Si d'aucuns avaient pu émettre des doutes sur la capacité d'Alan Reed à s'imposer seul, tant ses prestations au sein de Pallas ont parfois été décriées par certains, les 42 minutes présentes sur ce nouvel album s'avèrent bien loin de son titre. Plus que "Sur le Fil du Rasoir", c'est avec une étonnante sérénité que le chanteur également titulaire à la guitare et à la basse nous dévoile son néo-progressif directement hérité des années 80-90. Bien évidemment, difficile de ne pas reconnaître les influences de Pallas derrière la superbe ouverture proposée par 'My Sunlit Room', avec ses claviers typiquement néo et sa rythmique impaire, sur lesquels la voix légèrement voilée d'Alan Reed vient poser son timbre caractéristique, tandis que les guitares déchirent l'atmosphère.
Mais rapidement, c'est plutôt vers Fish que le propos musical va s'orienter, que ce soit dans un titre punchy comme 'Razor' (on a même droit à son fameux 'Shout' expressif), dont l'atmosphère inquiétante est magnifiquement renforcée par la Léode, ou bien dans la ballade acoustique 'Leaving'. Mariant à merveille les sonorités acoustiques (piano, guitare sèche) et électriques, ces dernières conviant régulièrement une guitare évoquant celle de Mirek Gil au sein de Collage, Alan Reed nous délivre des mélodies passionnantes et variées, simples d'accès mais pas simplistes.
Et quand le chant s'arrête, les musiciens s'ingénient à nous délivrer quelques petites merveilles instrumentales, certes pas très longues eu égard à la courte durée des différentes plages, mais reprenant avec bonheur rythmiques impaires et ritournelles entêtantes. La meilleure démonstration de cette tendance est à découvrir dans 'Northern Light' qui, après une première partie qui friserait le chant de Noël si le chant féminin n'y apportait pas une certaine classe, nous envoie sur la planète des rythmiques alambiquées portées par un Scott Higham impressionnant et des variations autour d'une ritournelle toute simple mais captivante.

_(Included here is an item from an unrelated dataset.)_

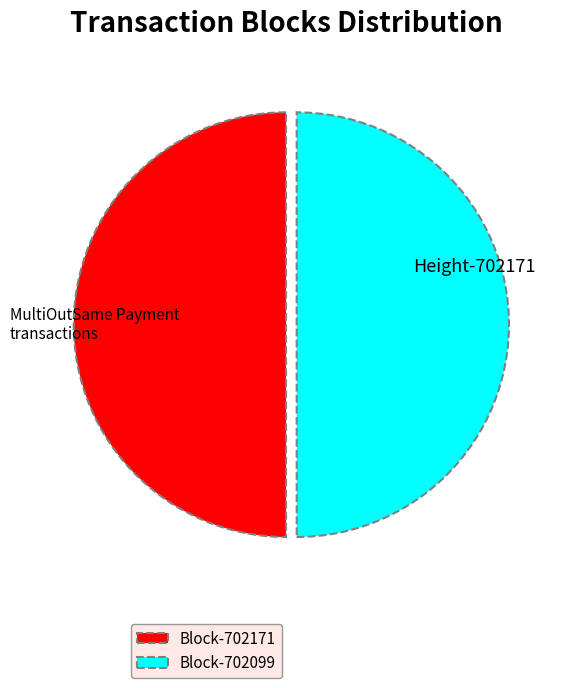

How many segments does this pie chart have?

2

Pour tous ceux que l'évolution par trop métallique de Pallas dans les années 2000 a pu rebuter, Alan Reed offre une magnifique session de rattrapage, sorte de retour vers un passé pas si lointain, celui qui a vu le néo-prog permettre au progressif dans son ensemble de reprendre pied. Primauté de la mélodie sur la technique sans que celle-ci ne soit absente, variété des arrangements et des sonorités, accessibilité permanente, "Honey on the Razor's Edge" frise le sans-faute et possède tous les arguments pour enthousiasmer le plus grand nombre.